- Work to complete: Scan the listing below. Report each line that includes "changes".

- Records shown:
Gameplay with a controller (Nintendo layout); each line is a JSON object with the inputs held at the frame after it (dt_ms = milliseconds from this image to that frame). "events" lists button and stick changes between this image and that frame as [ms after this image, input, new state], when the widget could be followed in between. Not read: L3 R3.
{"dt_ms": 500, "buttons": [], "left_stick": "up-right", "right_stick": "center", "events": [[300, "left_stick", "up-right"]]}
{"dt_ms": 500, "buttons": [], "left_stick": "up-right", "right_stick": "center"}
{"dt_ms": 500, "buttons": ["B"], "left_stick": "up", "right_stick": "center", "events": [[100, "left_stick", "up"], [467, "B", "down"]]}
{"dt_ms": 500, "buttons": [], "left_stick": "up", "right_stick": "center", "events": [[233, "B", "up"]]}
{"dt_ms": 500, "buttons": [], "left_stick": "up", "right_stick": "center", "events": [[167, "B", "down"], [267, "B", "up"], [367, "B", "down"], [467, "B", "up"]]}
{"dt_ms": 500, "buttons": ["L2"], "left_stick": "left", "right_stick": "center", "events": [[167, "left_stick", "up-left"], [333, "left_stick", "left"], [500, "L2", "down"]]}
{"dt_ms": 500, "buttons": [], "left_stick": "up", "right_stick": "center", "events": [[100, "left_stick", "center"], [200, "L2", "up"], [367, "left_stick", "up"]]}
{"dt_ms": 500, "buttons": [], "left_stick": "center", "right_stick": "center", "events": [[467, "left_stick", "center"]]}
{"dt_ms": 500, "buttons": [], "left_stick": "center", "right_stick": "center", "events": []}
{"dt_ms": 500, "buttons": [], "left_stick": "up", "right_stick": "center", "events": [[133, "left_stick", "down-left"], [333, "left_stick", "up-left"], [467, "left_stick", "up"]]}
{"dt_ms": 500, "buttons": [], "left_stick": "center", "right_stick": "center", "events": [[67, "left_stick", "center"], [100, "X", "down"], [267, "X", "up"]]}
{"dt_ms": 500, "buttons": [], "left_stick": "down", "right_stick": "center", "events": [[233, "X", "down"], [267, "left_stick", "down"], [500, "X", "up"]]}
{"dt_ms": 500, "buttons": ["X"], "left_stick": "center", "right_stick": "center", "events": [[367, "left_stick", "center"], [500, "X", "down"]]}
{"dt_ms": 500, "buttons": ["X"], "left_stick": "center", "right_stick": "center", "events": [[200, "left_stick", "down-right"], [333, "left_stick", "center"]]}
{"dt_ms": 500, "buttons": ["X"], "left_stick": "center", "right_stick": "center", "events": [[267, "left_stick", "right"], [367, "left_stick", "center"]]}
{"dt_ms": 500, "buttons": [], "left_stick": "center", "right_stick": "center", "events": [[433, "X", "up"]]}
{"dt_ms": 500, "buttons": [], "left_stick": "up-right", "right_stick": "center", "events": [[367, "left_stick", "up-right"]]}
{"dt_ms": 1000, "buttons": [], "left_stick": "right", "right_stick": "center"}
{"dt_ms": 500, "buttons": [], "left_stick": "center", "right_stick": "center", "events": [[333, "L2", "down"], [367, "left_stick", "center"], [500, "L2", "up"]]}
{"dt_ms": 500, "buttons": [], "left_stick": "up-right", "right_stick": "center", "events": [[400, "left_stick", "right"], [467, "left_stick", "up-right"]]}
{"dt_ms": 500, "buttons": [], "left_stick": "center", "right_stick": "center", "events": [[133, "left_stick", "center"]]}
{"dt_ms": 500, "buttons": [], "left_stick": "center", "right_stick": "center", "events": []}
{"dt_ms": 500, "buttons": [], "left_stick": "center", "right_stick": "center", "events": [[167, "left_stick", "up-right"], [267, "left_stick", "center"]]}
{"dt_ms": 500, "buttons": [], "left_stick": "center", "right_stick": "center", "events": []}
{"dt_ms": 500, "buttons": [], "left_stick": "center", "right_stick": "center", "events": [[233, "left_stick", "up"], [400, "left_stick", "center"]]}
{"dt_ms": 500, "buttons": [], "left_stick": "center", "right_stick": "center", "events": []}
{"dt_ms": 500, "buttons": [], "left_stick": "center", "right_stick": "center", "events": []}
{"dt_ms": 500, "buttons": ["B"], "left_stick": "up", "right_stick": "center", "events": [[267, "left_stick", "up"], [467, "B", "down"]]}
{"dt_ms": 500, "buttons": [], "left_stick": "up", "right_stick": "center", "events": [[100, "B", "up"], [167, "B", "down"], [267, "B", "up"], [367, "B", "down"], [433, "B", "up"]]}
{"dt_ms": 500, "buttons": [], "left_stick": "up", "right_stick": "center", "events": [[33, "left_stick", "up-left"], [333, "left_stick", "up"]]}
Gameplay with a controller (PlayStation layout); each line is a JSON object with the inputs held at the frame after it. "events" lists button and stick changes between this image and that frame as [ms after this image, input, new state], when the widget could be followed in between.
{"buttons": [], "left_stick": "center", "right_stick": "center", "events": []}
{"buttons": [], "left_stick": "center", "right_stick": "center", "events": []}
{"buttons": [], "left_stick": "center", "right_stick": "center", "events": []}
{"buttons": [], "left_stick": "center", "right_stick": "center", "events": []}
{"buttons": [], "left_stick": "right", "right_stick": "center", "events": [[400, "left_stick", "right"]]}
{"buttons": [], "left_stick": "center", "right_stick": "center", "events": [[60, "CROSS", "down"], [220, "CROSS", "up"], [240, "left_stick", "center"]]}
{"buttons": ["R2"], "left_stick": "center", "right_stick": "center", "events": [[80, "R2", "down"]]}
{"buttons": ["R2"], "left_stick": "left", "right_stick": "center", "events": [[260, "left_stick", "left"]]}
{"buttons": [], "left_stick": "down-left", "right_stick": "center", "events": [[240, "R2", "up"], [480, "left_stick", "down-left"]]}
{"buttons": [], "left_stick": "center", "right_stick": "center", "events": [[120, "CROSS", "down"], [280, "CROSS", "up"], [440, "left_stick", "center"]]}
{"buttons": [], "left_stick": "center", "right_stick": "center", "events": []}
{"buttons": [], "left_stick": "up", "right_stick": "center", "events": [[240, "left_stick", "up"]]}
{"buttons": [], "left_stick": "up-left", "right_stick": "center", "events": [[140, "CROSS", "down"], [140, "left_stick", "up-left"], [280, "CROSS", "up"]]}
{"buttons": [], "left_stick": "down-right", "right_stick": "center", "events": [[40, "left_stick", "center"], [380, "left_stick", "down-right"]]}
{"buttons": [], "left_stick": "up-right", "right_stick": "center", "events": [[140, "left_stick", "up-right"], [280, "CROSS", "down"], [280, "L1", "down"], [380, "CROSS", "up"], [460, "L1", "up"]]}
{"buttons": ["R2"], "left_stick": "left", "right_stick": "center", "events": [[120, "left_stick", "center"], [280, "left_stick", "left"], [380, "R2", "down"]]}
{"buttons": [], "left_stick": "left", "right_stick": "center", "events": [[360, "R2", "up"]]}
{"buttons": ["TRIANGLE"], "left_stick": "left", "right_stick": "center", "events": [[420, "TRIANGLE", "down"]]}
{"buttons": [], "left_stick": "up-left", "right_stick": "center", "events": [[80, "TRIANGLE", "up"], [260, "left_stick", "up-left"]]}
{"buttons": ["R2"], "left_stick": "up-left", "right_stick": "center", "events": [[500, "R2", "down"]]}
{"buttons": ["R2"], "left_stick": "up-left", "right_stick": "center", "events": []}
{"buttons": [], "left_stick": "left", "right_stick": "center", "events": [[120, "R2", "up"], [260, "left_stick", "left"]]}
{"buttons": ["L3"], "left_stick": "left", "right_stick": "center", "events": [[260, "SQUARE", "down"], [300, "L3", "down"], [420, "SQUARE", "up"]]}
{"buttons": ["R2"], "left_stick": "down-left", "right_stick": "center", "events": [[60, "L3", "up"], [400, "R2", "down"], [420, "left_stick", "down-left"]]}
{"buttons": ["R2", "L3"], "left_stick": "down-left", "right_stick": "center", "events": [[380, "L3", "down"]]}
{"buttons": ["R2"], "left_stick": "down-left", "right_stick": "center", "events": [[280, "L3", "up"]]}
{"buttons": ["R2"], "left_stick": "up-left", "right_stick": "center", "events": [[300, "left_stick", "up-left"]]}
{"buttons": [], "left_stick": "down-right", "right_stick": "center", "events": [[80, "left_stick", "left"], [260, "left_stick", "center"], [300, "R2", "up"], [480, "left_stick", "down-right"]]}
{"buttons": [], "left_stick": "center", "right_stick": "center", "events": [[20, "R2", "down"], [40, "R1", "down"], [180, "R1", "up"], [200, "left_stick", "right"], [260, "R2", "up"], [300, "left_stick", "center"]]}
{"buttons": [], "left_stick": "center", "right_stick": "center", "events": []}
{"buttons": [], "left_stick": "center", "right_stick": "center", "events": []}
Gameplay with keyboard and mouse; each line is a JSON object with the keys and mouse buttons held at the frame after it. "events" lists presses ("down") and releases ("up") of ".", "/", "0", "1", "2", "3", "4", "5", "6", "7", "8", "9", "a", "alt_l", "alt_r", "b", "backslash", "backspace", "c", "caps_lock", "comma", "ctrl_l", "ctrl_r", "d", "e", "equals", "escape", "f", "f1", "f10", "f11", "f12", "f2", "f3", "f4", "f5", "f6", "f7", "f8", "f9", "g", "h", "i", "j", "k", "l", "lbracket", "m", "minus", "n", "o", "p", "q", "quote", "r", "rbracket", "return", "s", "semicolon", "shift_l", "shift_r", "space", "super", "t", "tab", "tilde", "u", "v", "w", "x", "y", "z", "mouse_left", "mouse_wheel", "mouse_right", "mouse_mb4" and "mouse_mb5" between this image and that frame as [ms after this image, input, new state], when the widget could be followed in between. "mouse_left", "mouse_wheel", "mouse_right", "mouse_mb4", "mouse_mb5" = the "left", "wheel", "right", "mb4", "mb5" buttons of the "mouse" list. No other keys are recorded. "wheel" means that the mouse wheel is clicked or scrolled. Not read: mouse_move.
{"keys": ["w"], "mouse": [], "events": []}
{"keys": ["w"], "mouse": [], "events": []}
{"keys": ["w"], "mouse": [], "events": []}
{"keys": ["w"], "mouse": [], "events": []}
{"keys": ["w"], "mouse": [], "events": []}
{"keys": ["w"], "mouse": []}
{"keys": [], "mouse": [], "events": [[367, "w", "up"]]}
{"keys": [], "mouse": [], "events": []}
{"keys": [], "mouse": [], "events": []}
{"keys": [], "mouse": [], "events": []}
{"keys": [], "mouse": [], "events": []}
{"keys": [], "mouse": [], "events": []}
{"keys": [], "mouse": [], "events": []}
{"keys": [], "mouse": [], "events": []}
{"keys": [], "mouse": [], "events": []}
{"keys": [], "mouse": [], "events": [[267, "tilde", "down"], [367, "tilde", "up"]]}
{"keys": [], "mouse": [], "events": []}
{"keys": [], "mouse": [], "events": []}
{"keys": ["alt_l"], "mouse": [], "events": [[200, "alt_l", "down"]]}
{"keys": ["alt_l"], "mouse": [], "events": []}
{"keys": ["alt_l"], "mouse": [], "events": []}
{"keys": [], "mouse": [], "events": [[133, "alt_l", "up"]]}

- Exercise result:
Gameplay with a controller (Nintendo layout); each line is a JSON object with the inputs held at the frame after it (dt_ms = milliseconds from this image to that frame). "events" lists button and stick changes between this image and that frame as [ms after this image, input, new state], when the widget could be followed in between. Not read: L3 R3.
Gameplay with a controller (PlayStation layout); each line is a JSON object with the inputs held at the frame after it. "events" lists button and stick changes between this image and that frame as [ms after this image, input, new state], when the widget could be followed in between.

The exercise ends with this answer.